Miraç, sözlükte “merdiven, yükselme aracı” demektir. Terim olarak ise Miraç, Peygamber Efendimiz’in (sav) hicretten bir buçuk yıl önce Receb-i şerif ayının 27. gecesi ilâhı emirle Mekke-i Mükerreme’den Mescid-i Aksâ’ya götürülmesi ve oradan da semalara, sidretül-müntehâya (Sidretül-müntehâ: Yedinci kat gökte olup, Mi’raç esnasında Peygamberimiz’in ulaştığı son makamdır.) ve diğer yüce makamlara çıkarılmış olması, birçok İlâhî tecelliye mazhar olması demektir ki bir harika olarak Peygamberimiz’in özellikleri arasında bulunur. Resûl-i Ekrem Efendimiz’in [sallallahu aleyhi veseilem] Mescid-i Aksâ’ya bu şekilde gitmiş olduğu,
سُبْحَانَ الَّذِي أَسْرَى بِعَبْدِهِ لَيْلاً مِّنَ الْمَسْجِدِ الْحَرَامِ إِلَى الْمَسْجِدِ الأَقْصَى الَّذِي بَارَكْنَا حَوْلَهُ لِنُرِيَهُ مِنْ آيَاتِنَا إِنَّهُ هُوَ السَّمِيعُ البَصِيرُ
Okunuşu: Subhanellezi esra bi abdihi leylen minel mescidil harami ilel mescidil aksallezi barekna havlehu li nuriyehu min ayatina, innehu huves semiul basir.
Anlamı: “Bir gece, kendisine âyetlerimizden bir kısmını gösterelim diye (Muhammed) kulunu Mescid-i Harâm’dan, çevresini mübarek kıldığımız Mescid-i Ak-sâ’ya götüren Allah noksan sıfatlardan münezzehtir; O, gerçekten işitendir, görendir” (isrâ 17/1) âyet-i celilesiyle sabittir. Buna göre inkâr edenin küfre girdiği kabul edilir. Semalara ve sidretül-müntehâya gitmiş olduğu da meşhur hadis-i şerif ile sabittir ki inkâr eden dalâlet ehlinden sayılır.

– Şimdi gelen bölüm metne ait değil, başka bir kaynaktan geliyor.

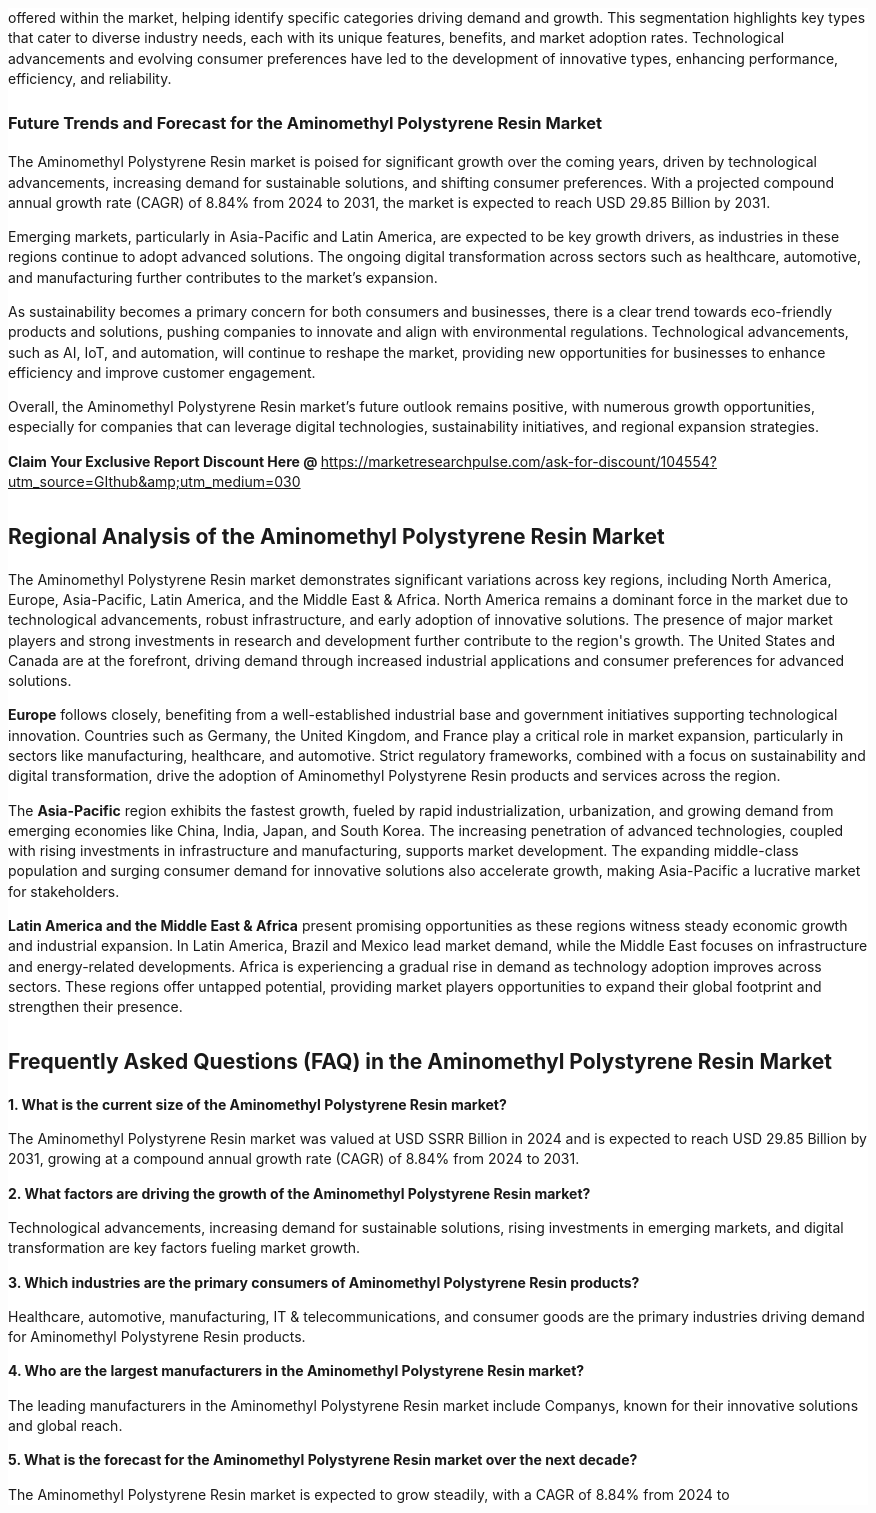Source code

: offered within the market, helping identify specific categories driving demand and growth. This segmentation highlights key types that cater to diverse industry needs, each with its unique features, benefits, and market adoption rates. Technological advancements and evolving consumer preferences have led to the development of innovative types, enhancing performance, efficiency, and reliability.</p><h3>Future Trends and Forecast for the Aminomethyl Polystyrene Resin Market</h3><p>The Aminomethyl Polystyrene Resin market is poised for significant growth over the coming years, driven by technological advancements, increasing demand for sustainable solutions, and shifting consumer preferences. With a projected compound annual growth rate (CAGR) of 8.84% from 2024 to 2031, the market is expected to reach USD 29.85 Billion by 2031.</p><p>Emerging markets, particularly in Asia-Pacific and Latin America, are expected to be key growth drivers, as industries in these regions continue to adopt advanced solutions. The ongoing digital transformation across sectors such as healthcare, automotive, and manufacturing further contributes to the market&rsquo;s expansion.</p><p>As sustainability becomes a primary concern for both consumers and businesses, there is a clear trend towards eco-friendly products and solutions, pushing companies to innovate and align with environmental regulations. Technological advancements, such as AI, IoT, and automation, will continue to reshape the market, providing new opportunities for businesses to enhance efficiency and improve customer engagement.</p><p>Overall, the Aminomethyl Polystyrene Resin market&rsquo;s future outlook remains positive, with numerous growth opportunities, especially for companies that can leverage digital technologies, sustainability initiatives, and regional expansion strategies.</p><p><strong>Claim Your Exclusive Report Discount Here @ </strong><a href="https://marketresearchpulse.com/ask-for-discount/104554?utm_source=GIthub&amp;utm_medium=030">https://marketresearchpulse.com/ask-for-discount/104554?utm_source=GIthub&amp;utm_medium=030</a></p><h2><strong>Regional Analysis of the Aminomethyl Polystyrene Resin Market</strong></h2><p>The Aminomethyl Polystyrene Resin market demonstrates significant variations across key regions, including North America, Europe, Asia-Pacific, Latin America, and the Middle East &amp; Africa. North America remains a dominant force in the market due to technological advancements, robust infrastructure, and early adoption of innovative solutions. The presence of major market players and strong investments in research and development further contribute to the region's growth. The United States and Canada are at the forefront, driving demand through increased industrial applications and consumer preferences for advanced solutions.</p><p><strong>Europe</strong> follows closely, benefiting from a well-established industrial base and government initiatives supporting technological innovation. Countries such as Germany, the United Kingdom, and France play a critical role in market expansion, particularly in sectors like manufacturing, healthcare, and automotive. Strict regulatory frameworks, combined with a focus on sustainability and digital transformation, drive the adoption of Aminomethyl Polystyrene Resin products and services across the region.</p><p>The <strong>Asia-Pacific</strong> region exhibits the fastest growth, fueled by rapid industrialization, urbanization, and growing demand from emerging economies like China, India, Japan, and South Korea. The increasing penetration of advanced technologies, coupled with rising investments in infrastructure and manufacturing, supports market development. The expanding middle-class population and surging consumer demand for innovative solutions also accelerate growth, making Asia-Pacific a lucrative market for stakeholders.</p><p><strong>Latin America and the Middle East &amp; Africa</strong> present promising opportunities as these regions witness steady economic growth and industrial expansion. In Latin America, Brazil and Mexico lead market demand, while the Middle East focuses on infrastructure and energy-related developments. Africa is experiencing a gradual rise in demand as technology adoption improves across sectors. These regions offer untapped potential, providing market players opportunities to expand their global footprint and strengthen their presence.</p><h2><strong>Frequently Asked Questions (FAQ) in the Aminomethyl Polystyrene Resin Market</strong></h2><p><strong>1. What is the current size of the Aminomethyl Polystyrene Resin market?</strong></p><p>The Aminomethyl Polystyrene Resin market was valued at USD SSRR Billion in 2024 and is expected to reach USD 29.85 Billion by 2031, growing at a compound annual growth rate (CAGR) of 8.84% from 2024 to 2031.</p><p><strong>2. What factors are driving the growth of the Aminomethyl Polystyrene Resin market?</strong></p><p>Technological advancements, increasing demand for sustainable solutions, rising investments in emerging markets, and digital transformation are key factors fueling market growth.</p><p><strong>3. Which industries are the primary consumers of Aminomethyl Polystyrene Resin products?</strong></p><p>Healthcare, automotive, manufacturing, IT &amp; telecommunications, and consumer goods are the primary industries driving demand for Aminomethyl Polystyrene Resin products.</p><p><strong>4. Who are the largest manufacturers in the Aminomethyl Polystyrene Resin market?</strong></p><p>The leading manufacturers in the Aminomethyl Polystyrene Resin market include Companys, known for their innovative solutions and global reach.</p><p><strong>5. What is the forecast for the Aminomethyl Polystyrene Resin market over the next decade?</strong></p><p>The Aminomethyl Polystyrene Resin market is expected to grow steadily, with a CAGR of 8.84% from 2024 to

Arş (Arş: Yedi kat göklerin ve kürsînin üzerinde olup maddi âlemin bittiği yerdir) ve kürsî (Kürsî: Allah’ın büyüklüğünü gösteren bir varlık olup arşın altında olduğu büdirilmiştir) ile cennet ve cehennemi gördüğü de âhâd hadislerle nakledilmiştir, inkâr eden ise bid’at ehlinden sayılır.
Nebevî mi’racın bu şekilde üç mertebesi vardır. İlâhî kudrete göre bunların hiçbiri imkânsız değildir.